Hace siglos, cronistas y viajeros relataban que una ardilla podía atravesar la península ibérica sin tocar el suelo, de rama en rama. Hoy, esa imagen es solo un recuerdo lejano. Más de la mitad del territorio español está amenazado por la desertificación y la despoblación rural avanza a un ritmo imparable.
España, convertida en el huerto de Europa gracias a la Política Agraria Común, exporta toneladas de aceite, vino y frutas cada año. Sin embargo, los agricultores denuncian que trabajar la tierra ya no resulta rentable: precios en origen de miseria, burocracia creciente y competencia desleal. El campo se vacía y los pueblos agonizan.
Al mismo tiempo, el Estado destina miles de millones a ayudas sociales que, en muchos casos, no generan retorno productivo. Miles de personas reciben rentas mínimas, mientras los bosques permanecen sucios y abandonados, sin mano de obra suficiente para limpiar montes o reforestar. Una oportunidad desperdiciada.
El resultado está a la vista: cada verano, España arde. La prevención forestal es insuficiente y los incendios se combaten a golpe de gasto en extinción. El reciente anuncio de Pedro Sánchez de impulsar un Pacto de Estado contra el fuego contrasta con la realidad: el propio Ejecutivo ha reducido casi a la mitad el presupuesto de prevención.
La comparación con China es inevitable: allí, el gobierno invierte en convertir el desierto en tierra fértil mediante proyectos masivos de reforestación.

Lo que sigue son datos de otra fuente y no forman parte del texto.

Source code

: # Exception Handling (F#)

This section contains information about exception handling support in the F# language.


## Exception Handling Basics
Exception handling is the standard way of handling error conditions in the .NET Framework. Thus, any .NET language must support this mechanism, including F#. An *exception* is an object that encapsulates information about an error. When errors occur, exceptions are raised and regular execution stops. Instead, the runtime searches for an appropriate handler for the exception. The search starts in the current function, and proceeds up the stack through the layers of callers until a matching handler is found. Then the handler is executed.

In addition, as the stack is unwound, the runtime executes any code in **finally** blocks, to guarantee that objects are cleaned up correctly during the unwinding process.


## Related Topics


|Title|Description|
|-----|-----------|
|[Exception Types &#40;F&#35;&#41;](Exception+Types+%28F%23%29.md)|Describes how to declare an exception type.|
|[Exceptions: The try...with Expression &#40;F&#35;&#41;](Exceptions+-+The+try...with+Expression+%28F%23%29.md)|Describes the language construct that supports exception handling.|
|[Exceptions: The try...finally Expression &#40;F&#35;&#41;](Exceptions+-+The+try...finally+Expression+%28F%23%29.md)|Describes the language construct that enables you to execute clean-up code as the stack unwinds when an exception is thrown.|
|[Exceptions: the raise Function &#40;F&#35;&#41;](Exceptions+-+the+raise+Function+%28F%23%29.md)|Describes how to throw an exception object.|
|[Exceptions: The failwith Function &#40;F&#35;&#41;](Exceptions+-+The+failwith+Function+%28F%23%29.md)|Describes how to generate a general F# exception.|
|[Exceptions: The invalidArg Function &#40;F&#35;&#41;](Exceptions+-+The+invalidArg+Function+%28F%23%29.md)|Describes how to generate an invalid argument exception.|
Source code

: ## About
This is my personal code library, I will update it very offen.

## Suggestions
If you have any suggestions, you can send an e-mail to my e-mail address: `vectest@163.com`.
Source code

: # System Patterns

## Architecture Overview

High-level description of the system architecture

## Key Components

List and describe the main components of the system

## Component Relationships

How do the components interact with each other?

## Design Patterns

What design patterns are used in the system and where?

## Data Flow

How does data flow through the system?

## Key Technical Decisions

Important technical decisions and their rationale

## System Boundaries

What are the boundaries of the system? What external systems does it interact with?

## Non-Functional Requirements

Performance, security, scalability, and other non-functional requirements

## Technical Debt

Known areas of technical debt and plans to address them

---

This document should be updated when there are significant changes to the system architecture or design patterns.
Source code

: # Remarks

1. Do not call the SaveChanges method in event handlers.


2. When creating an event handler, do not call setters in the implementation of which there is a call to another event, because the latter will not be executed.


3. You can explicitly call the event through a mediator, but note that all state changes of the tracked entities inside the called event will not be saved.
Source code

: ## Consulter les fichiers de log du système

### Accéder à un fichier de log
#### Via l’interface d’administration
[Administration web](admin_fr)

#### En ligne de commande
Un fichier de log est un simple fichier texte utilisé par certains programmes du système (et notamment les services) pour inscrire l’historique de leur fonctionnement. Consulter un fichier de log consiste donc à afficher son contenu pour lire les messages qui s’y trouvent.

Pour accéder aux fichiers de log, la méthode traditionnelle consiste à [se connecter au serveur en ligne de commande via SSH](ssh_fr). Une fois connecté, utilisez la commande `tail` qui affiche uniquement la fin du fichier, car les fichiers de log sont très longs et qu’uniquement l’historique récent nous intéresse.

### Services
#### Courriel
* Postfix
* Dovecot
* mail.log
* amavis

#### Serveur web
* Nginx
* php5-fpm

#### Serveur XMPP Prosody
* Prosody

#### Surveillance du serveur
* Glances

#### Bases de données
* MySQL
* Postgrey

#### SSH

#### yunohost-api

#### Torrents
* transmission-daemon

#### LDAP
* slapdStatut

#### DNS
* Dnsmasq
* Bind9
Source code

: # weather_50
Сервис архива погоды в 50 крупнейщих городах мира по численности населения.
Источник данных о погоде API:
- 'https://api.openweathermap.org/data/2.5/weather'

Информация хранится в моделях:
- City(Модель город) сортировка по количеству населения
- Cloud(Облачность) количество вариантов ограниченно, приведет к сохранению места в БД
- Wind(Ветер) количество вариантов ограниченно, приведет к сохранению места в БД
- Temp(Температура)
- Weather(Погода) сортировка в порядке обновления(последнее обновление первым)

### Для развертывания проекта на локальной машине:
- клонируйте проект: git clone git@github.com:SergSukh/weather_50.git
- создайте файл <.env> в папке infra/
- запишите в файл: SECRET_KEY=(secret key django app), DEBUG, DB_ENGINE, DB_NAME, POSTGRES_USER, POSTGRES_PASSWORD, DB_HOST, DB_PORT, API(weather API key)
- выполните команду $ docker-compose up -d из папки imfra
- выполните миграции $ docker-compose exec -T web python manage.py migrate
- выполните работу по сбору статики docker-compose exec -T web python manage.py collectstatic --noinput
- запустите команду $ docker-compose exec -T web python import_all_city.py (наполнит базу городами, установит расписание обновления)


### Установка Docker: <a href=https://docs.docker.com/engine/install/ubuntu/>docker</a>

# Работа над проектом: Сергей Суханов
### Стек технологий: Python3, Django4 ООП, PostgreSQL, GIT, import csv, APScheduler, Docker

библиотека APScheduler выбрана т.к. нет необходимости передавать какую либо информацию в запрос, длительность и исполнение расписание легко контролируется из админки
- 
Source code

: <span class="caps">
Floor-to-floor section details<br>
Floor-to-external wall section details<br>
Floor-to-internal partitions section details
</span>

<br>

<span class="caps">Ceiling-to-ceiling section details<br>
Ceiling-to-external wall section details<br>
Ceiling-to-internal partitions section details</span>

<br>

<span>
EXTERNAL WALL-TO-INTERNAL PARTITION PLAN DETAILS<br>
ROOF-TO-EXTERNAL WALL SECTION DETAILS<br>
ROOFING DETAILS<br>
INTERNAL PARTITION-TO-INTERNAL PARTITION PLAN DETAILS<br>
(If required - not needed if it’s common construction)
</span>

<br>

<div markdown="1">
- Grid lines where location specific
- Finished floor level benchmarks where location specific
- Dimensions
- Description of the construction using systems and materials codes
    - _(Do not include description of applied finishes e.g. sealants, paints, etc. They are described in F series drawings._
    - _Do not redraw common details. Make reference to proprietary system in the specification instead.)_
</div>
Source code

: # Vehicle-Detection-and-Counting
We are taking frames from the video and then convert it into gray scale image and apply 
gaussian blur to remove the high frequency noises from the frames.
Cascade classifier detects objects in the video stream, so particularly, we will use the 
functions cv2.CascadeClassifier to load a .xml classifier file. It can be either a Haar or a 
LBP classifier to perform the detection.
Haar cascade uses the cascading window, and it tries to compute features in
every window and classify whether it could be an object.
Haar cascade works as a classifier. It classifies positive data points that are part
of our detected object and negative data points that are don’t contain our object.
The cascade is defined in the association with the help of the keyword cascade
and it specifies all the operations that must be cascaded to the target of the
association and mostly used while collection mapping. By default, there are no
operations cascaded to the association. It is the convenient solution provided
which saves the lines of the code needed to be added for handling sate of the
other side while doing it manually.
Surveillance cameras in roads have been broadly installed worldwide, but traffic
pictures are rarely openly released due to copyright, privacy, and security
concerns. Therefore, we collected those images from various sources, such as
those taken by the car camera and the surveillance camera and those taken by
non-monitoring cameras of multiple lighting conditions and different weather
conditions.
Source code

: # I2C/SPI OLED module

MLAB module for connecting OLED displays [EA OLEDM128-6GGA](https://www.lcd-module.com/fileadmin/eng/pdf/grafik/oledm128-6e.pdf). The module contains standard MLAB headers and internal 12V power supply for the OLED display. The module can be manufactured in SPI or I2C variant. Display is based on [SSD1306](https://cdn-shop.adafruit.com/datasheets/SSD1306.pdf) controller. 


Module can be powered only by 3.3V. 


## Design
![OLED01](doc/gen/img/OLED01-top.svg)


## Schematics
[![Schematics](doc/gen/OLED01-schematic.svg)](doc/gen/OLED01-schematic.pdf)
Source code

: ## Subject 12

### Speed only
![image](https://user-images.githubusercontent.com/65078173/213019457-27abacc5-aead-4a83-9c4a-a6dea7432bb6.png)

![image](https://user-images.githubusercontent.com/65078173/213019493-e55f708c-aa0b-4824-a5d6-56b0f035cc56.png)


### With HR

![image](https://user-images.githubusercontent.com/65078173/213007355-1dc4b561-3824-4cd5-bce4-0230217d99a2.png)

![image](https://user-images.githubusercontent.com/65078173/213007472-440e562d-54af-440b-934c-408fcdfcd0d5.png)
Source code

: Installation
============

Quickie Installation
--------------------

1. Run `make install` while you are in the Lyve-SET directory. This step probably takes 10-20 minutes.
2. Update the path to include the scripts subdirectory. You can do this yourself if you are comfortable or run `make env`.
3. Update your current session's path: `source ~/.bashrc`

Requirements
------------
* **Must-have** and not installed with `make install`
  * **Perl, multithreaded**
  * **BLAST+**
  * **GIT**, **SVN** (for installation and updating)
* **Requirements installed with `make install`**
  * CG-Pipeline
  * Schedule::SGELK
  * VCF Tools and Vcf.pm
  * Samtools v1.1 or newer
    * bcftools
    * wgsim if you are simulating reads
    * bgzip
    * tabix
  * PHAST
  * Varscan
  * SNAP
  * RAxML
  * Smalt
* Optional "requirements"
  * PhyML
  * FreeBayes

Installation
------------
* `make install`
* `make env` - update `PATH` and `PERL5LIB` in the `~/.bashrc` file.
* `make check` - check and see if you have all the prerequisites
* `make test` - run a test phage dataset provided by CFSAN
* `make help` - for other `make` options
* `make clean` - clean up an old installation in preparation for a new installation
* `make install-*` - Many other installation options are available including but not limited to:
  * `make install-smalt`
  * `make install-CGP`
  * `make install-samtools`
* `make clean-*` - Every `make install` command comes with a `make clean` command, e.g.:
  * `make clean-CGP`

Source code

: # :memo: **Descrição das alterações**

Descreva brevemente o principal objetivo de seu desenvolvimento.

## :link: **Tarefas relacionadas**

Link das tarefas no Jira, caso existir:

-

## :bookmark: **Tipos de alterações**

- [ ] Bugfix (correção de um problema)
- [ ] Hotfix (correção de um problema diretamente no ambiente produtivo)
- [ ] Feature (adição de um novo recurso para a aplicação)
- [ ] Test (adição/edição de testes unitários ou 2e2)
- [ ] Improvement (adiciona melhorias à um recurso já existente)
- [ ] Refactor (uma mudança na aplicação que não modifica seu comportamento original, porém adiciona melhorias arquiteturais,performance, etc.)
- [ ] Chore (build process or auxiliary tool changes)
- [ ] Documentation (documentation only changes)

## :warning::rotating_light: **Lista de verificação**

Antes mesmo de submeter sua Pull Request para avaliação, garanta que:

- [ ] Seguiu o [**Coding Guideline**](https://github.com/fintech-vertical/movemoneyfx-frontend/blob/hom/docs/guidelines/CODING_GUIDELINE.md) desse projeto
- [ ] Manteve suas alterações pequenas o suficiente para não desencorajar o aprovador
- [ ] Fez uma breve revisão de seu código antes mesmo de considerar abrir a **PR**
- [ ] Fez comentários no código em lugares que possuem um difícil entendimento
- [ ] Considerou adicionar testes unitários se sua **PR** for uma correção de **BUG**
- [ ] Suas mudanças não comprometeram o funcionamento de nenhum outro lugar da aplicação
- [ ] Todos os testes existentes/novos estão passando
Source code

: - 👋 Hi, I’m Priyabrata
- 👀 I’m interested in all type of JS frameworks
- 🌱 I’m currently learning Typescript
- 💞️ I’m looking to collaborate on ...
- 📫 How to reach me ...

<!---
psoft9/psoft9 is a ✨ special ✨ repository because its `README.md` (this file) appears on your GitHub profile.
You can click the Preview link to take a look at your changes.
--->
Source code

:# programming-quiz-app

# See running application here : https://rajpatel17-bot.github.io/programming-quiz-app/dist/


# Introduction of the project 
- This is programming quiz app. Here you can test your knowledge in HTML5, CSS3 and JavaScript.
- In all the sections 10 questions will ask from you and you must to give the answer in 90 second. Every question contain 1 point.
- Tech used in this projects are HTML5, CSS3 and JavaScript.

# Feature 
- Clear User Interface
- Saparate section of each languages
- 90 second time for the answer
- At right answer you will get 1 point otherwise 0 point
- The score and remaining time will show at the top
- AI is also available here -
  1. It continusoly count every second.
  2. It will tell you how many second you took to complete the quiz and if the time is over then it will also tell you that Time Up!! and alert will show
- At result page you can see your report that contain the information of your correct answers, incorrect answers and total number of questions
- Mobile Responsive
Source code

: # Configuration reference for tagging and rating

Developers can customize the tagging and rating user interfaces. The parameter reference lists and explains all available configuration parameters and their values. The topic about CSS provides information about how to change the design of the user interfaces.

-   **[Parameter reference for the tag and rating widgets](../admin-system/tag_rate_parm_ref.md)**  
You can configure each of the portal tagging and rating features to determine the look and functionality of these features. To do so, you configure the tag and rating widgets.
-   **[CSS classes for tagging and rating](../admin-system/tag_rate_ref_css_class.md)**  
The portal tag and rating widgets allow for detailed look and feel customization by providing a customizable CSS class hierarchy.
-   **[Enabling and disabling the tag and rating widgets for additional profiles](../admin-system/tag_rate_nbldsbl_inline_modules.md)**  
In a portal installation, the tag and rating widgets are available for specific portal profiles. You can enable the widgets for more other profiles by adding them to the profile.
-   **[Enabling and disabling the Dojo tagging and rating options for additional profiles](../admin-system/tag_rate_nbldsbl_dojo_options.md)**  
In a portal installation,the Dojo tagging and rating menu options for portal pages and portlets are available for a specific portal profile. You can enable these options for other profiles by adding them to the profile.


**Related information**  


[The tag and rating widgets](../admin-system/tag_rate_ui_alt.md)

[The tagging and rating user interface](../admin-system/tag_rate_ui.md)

Aquí, la desertificación se extiende sin un plan nacional serio.
España necesita decisiones valientes: ligar subsidios a trabajos útiles, revalorizar la agricultura, invertir en prevención forestal y dar un futuro al medio rural. No se trata de nostalgia por la ardilla de los cronistas, sino de asegurar que el país no se convierta en el desierto de Europa.